I have always been a HUGE fan of this band, with its killer harmonies and aching tunes. "Come Cryin' To Me" is one of the best tunes anywhere out of the past five years, and "No News" is probably the best written of these so called "country rap" tunes that everyone is trying to spit out these days. "Lonestar" also puts on a great, great show.

Does anyone reading this see a but coming? It is. It's a huge but. Bigger than 4 o' clock as we say in the hills... This album sucks. I'm sorry, there is no less blunt way around it. These mostly mediocre heartbreaking misfires could get a 3 or 3 1/2 stars if perhaps they were sung by a group that's new, or that we expect less from. But "Lonestar" is a bunch of incredibly talented singers, musicians and writers. They've won a slew of awards, have had a butload of #1 songs, and I'm sorry, material like this coming from a group I admire and respect and (USUALLY!!!) enjoy so much is unacceptable.

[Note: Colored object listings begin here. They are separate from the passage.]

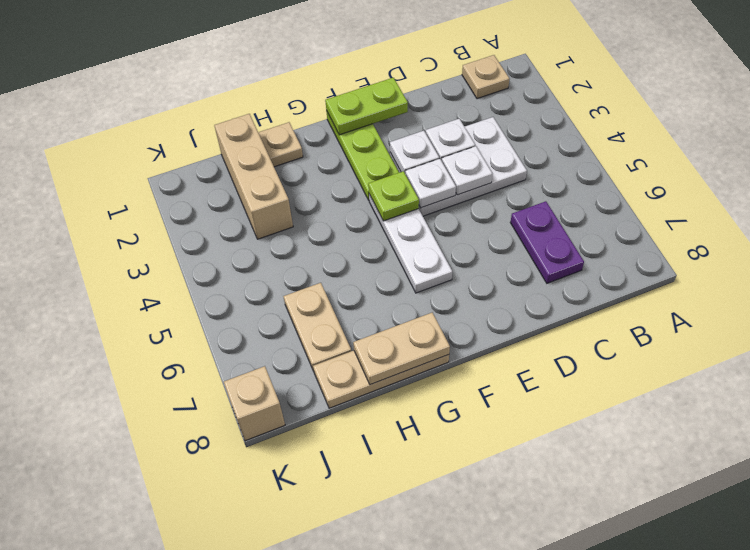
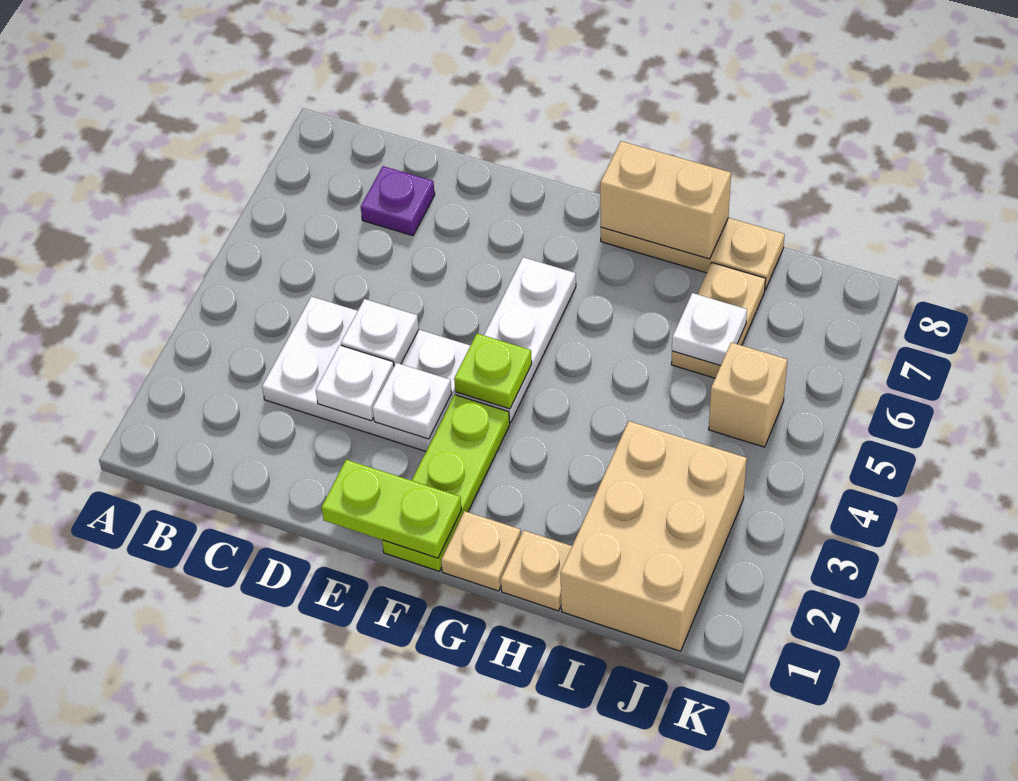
tan plate B1 level 1 -> tan plate G1 level 1
purple plate C6:C7 level 1 -> purple plate C7 level 1
white plate E4 level 2 -> white plate I6 level 2
tan plate G8:H8 level 2 -> tan brick G8:H8 level 2
tan brick I1:I3 level 1 -> tan brick I1:J3 level 1
tan brick K8 level 1 -> tan brick J5 level 1

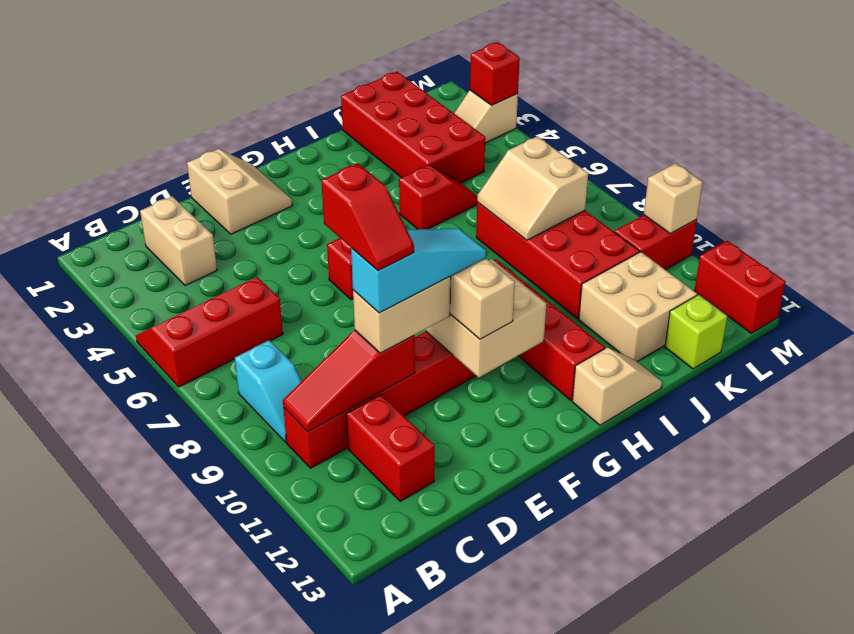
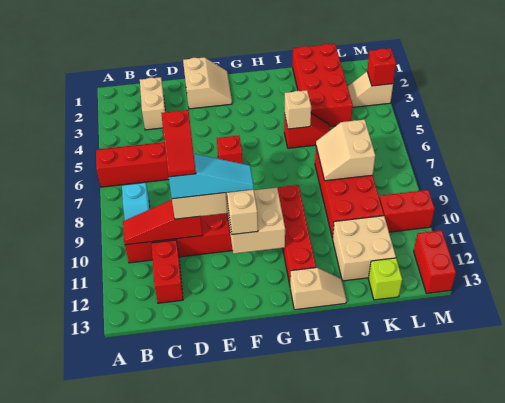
tan brick M10 level 2 -> tan brick I5 level 2

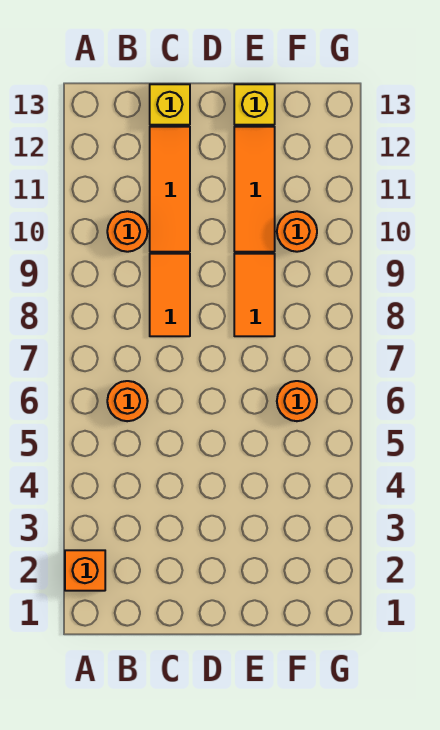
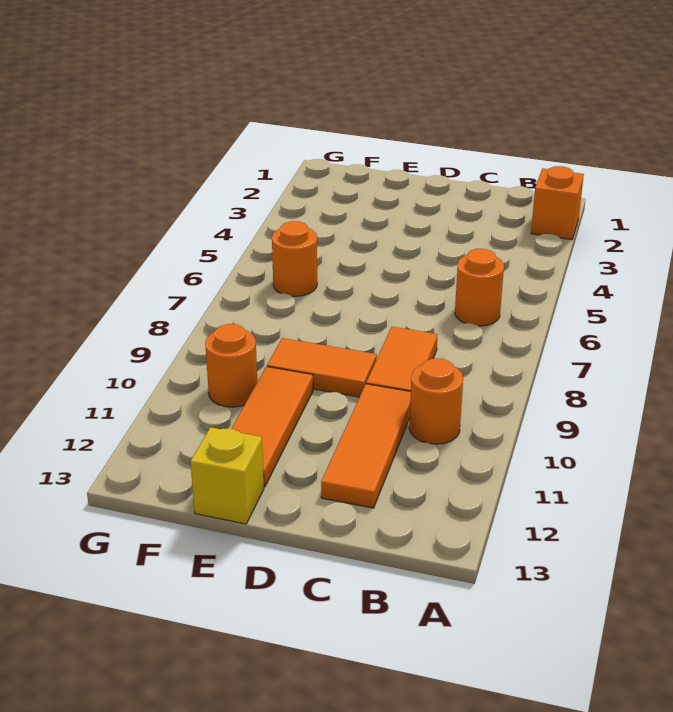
yellow brick C13 level 1 -> none
orange tile E8:E9 level 1 -> orange tile D9:E9 level 1

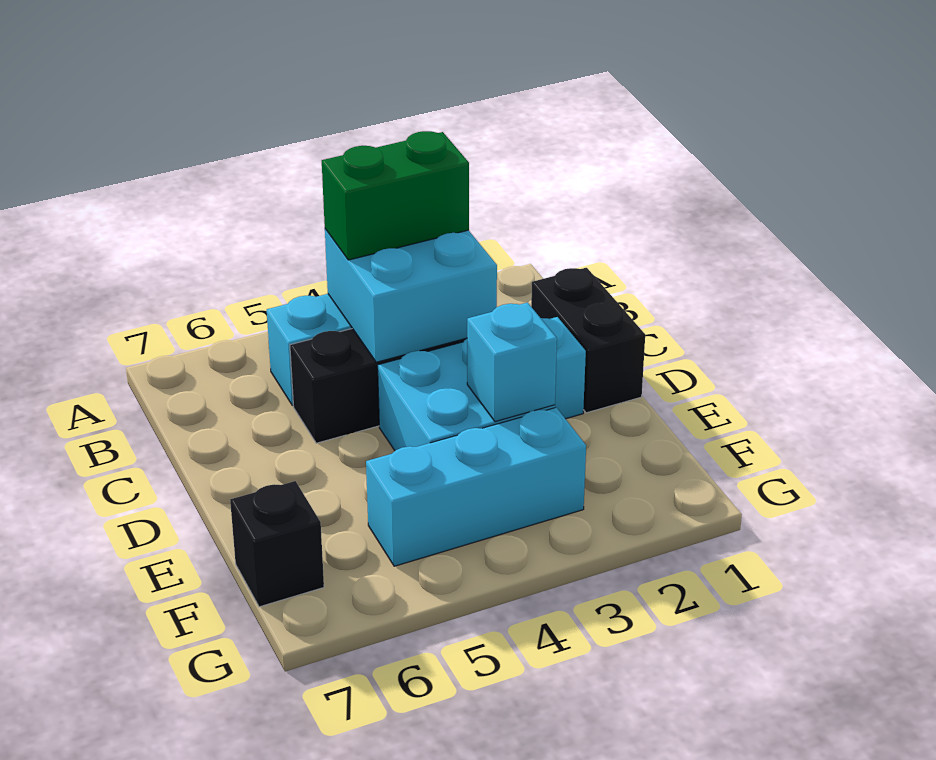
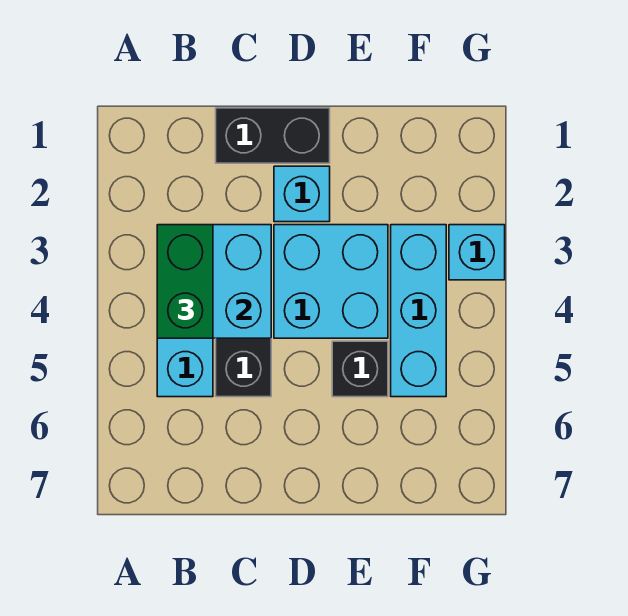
cyan brick E3 level 2 -> cyan brick G3 level 1
black brick F7 level 1 -> black brick E5 level 1

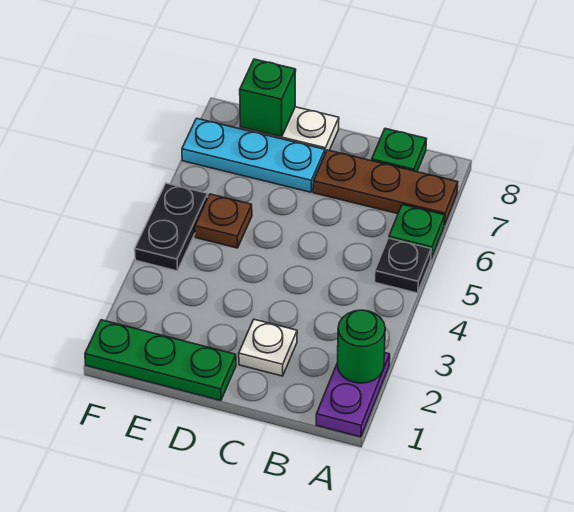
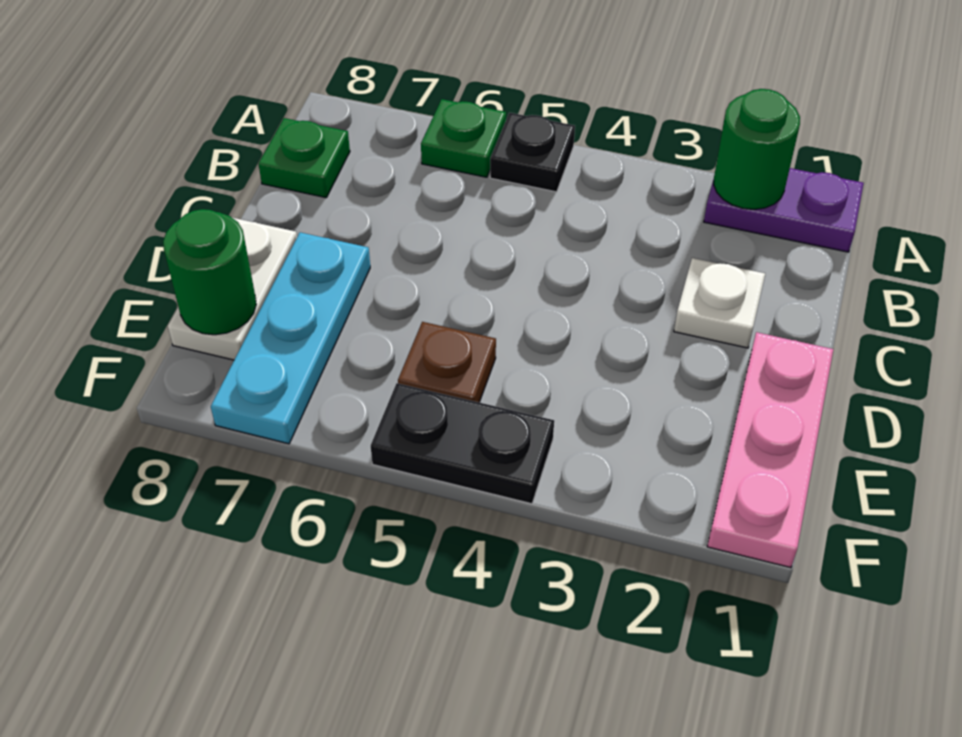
brown plate A7:C7 level 1 -> none
green plate D1:F1 level 1 -> pink plate D1:F1 level 1
green brick E8 level 2 -> green round brick E8 level 2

When I heard the first horrid track, "Saturday Night," with its bizarre fiddle lick and its "S A T U R D A Y" chanting that incongrously recalled the Bay City Rollers, I thought, Well, I love this group. I'll give them a break, even though this song goes on FOREVER at nearly five minutes. But then "Simple As That" ruined a groovin' hook in the verse with an annoying chorus. "Amazed" I already loathed as new poppy glop that sadly is marching its way up the singles chart, and then "What About Now" gives a new spin on how to make a song crappy with its great, nifty chorus stunted by lame verses.

This already wasn't a good sign, if the first THIRD of an entire disc that you were expecting great things from just bites hard. But I was hoping something would salvage it.

Nope.

To be fair, and to grab for a life preserver in this album's ocean of dreck, there are two songs on here that do recall how awesome an act "Lonestar" can be. (And I think still is. Someone just must have gone to sleep on the judgment table when they made this use-for-a-coaster CD.) "Don't Let's Talk About Lisa" winds its incongruously grammared title around a hoot of a set of lyrics about a woman we should'nt mention.

The title track is a gloriously lovely, Eagles-sounding song, that could almost save the whole album if there were more than 1/6 of the songs that didn't make this reviewer feel he was about to lose a meal all over the stereo AND the keyboard.

No need to beat a dead horse, the rest of the album is horrible also. For some insane reason, they inserted an acoustic version of their recent smash "Everything's Changed." It ends up so pale and boring, that what they do do this killer song reminds me of taking a beautifully colorful painting and suddenly rendering it in sepia.

If you are a "Lonestar" fan (as by the grace of God and turning off the stereo I still am) let's hope that ". . .Lisa" and "Lonely Grill" become the band's next two hit singles, and that we get another album soon from these talented folks, who prayerfully will then relegate this disc to the "What were we thinking?" file. Or the garbage can.